Mais on ne peut pas rester sans rien faire.
L'enfant proteste avec véhémence. Désolé et choqué de ce que Manu se résigne aussi facilement. Il reprend sur un ton de reproche:
— C'était un de tes meilleurs amis, il est mort assassiné. Et tu restes là, sans rien faire.
Jusque-là, il s'en était tenu à un discours prudent et général sur la violence policière, l'injustice, le racisme et les jeunes qui doivent réagir et s'organiser. C'est la première fois qu'il la somme aussi directement de partager son indignation.
Il évoque les émeutes que l'accident devrait susciter avec une émotion visible. Comme d'autres parlent boxe, sexe ou corrida. Certains mots-clés déclenchent en lui une projection interne où il se voit viril face aux forces de l'ordre, renversant des voitures aux côtés de camarades très dignes et résolus. Et ces images le bouleversent. Il est sublime et héroïque.
Manu n'a pas l'âme d'une héroïne. Elle s'est habituée à avoir la vie terne, le ventre plein de merde et à fermer sa gueule.
Il n'y a strictement rien de grandiose en elle. À part cette inétanchable soif. De foutre, de bière ou de whisky, n'importe quoi pourvu qu'on la soulage. Elle en rajoute même un peu dans l'apathie et le sordide. Ne déteste pas se vautrer dans le vomi. Elle est en relative osmose avec le monde, trouve presque tous les jours de quoi boire et un garçon pour l'enfiler.
L'enfant ne se rend pas compte de ça, combien la révolution est trop loin de son trou pour l'intéresser. De plus, il faut pour s'exalter comme il le fait un sens de la sublimation et du respect de soi qui font défaut à Manu.

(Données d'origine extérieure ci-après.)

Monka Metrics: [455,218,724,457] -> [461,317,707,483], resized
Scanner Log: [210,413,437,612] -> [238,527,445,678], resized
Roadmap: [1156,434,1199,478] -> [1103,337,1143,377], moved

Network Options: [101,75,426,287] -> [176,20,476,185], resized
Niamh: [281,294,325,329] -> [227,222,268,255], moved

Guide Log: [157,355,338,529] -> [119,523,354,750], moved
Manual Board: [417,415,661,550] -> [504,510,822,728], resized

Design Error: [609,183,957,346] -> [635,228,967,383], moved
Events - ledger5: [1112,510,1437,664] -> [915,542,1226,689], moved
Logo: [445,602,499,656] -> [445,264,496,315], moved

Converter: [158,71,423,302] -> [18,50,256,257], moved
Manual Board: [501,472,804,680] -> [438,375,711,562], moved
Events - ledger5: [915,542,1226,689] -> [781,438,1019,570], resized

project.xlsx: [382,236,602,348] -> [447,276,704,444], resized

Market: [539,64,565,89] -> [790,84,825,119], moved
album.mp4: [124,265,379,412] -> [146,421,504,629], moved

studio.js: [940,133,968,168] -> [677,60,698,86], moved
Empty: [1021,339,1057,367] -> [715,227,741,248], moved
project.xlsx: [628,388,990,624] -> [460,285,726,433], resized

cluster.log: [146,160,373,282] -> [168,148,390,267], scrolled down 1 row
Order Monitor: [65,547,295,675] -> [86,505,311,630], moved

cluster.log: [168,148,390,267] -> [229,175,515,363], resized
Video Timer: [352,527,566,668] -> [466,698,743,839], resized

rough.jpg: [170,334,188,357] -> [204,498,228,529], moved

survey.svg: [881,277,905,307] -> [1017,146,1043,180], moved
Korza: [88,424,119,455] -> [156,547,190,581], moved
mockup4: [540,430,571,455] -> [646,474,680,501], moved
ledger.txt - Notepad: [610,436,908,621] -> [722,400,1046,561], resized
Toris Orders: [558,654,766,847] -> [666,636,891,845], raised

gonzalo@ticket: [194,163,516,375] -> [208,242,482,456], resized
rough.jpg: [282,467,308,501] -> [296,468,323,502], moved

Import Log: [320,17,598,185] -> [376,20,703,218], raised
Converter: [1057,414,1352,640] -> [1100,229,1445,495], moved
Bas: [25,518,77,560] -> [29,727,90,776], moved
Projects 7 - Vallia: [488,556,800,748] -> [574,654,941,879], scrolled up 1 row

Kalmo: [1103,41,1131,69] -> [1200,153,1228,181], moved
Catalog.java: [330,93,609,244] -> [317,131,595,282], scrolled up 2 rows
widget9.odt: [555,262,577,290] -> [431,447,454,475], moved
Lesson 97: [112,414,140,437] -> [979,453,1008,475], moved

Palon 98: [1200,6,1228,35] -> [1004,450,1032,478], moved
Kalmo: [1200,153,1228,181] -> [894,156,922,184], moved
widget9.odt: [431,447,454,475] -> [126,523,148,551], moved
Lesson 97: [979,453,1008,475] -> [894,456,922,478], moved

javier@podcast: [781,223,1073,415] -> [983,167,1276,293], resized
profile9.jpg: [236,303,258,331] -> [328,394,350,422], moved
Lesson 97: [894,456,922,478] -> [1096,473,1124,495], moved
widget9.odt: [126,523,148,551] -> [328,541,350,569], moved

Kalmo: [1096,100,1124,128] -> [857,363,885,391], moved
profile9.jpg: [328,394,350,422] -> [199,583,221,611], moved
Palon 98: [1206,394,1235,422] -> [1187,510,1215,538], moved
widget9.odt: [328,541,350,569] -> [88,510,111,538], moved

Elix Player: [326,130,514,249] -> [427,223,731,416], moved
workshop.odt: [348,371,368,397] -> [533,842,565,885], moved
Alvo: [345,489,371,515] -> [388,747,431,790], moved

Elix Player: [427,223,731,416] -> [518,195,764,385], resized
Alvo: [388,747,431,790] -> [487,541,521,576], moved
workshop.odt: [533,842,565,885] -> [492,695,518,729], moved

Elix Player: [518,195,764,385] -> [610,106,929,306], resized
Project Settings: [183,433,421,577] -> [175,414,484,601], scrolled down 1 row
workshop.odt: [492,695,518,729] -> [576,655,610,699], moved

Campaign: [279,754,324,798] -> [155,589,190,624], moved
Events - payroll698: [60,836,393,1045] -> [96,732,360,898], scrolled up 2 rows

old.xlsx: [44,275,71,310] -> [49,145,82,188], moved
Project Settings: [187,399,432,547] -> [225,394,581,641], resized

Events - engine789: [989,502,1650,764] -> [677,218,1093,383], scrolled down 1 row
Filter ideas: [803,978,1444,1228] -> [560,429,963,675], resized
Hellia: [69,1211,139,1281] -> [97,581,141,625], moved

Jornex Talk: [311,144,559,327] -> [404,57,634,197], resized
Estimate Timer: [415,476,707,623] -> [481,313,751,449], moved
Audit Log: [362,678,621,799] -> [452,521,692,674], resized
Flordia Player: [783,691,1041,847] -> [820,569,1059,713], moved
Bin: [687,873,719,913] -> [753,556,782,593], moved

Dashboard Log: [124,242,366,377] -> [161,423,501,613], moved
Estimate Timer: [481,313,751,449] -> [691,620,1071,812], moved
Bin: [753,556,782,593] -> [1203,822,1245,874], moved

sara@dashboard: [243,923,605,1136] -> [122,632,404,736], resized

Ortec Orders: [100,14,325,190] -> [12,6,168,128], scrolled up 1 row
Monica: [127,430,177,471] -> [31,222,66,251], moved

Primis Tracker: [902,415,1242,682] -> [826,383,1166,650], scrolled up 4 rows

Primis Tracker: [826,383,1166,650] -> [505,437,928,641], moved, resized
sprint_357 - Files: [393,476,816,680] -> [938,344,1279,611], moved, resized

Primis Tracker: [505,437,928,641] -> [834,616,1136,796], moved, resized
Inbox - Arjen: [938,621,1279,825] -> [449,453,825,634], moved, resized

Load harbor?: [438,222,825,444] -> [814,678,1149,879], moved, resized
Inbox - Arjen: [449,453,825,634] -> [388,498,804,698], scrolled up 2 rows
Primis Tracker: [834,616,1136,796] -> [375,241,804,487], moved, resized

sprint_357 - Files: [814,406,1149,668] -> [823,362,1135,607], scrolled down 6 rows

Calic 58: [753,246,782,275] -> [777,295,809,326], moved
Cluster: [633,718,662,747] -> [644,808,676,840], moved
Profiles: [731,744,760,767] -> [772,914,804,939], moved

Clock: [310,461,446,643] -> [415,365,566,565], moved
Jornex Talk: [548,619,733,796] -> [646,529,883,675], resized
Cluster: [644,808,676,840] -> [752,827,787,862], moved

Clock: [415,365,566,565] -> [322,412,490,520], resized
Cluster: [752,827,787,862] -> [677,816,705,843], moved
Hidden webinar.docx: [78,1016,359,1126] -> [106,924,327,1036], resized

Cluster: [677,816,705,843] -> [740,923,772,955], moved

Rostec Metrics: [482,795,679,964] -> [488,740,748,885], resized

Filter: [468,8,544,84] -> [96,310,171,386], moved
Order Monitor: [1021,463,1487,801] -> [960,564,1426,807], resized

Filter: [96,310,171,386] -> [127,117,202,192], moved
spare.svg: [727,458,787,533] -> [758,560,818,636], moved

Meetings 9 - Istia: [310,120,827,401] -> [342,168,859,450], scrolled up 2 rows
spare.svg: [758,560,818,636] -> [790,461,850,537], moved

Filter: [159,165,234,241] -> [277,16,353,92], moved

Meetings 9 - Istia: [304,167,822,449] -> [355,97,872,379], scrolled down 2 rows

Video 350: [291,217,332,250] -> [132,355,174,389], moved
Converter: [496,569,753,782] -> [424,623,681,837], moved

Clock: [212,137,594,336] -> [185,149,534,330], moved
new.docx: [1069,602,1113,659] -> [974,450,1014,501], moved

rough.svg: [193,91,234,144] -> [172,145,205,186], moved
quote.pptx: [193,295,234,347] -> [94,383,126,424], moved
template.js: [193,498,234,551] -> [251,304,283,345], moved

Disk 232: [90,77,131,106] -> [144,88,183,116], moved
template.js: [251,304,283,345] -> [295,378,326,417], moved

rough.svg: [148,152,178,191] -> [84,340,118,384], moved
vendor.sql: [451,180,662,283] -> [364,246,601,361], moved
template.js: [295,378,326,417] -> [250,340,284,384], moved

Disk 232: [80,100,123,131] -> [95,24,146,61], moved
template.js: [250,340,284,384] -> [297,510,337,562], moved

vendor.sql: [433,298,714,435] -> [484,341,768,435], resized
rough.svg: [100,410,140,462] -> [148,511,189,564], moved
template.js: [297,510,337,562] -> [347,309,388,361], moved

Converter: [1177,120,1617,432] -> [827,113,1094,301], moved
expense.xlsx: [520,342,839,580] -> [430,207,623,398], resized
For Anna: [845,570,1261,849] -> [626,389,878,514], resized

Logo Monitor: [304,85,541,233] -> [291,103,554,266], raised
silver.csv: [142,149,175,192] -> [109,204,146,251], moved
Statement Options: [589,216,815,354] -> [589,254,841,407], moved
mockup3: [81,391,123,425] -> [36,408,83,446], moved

Elle fouille dans un tiroir à la recherche d'une bouteille de vernis à ongles. Elle l'interrompt sèchement: — Qu'est-ce que tu viens me faire chier à domicile toi? Mais, putain, d'où tu sors pour me donner des leçons?
Et comment tu peux affirmer qu'il a été assassiné?
— Tout le monde le sait, tu disais toi-même que...
— Je raconte ce que je veux et je bois assez pour qu'on y fasse pas attention. En plus, moi j'ai dit que ça lui ressemblait pas de se pendre et c'est toi qu'as traduit que c'était les flics qui l'avaient rectifié. Et je te déconseille de confondre mes conneries avec les tiennes.
Elle a trouvé sa bouteille de vernis et la tient serrée dans son poing qu'elle brandit très près du nez de l'enfant. Il se rétracte prudemment, bredouille quelque chose signifiant qu'il s'excuse, qu'il cherchait pas à la blesser. En partie, parce qu'il n'est pas méchant; en partie, parce qu'il la croit capable de lui fracasser la tête. Elle n'a pas la violence maîtrisée et elle n'attendra pas que le moment soit politiquement adéquat pour se défouler.
L'enfant a raison de battre en retraite parce qu'elle est effectivement sur le point de le cogner.
Elle sait tout aussi bien que lui que Camel ne s'est sûrement pas pendu tout seul. Il était trop fier pour ça. Et même s'il n'était pas très doué pour vivre, il y trouvait suffisamment d'agréments pour continuer encore un moment.
Et surtout, Camel ne se serait pas suicidé sans égorger une bonne demi-douzaine de ses contemporains. Elle l'a assez connu pour en être persuadée. Ils s'entendaient plutôt bien, traînaient volontiers ensemble et partageaient les mêmes théories sur quoi faire pour bien rigoler.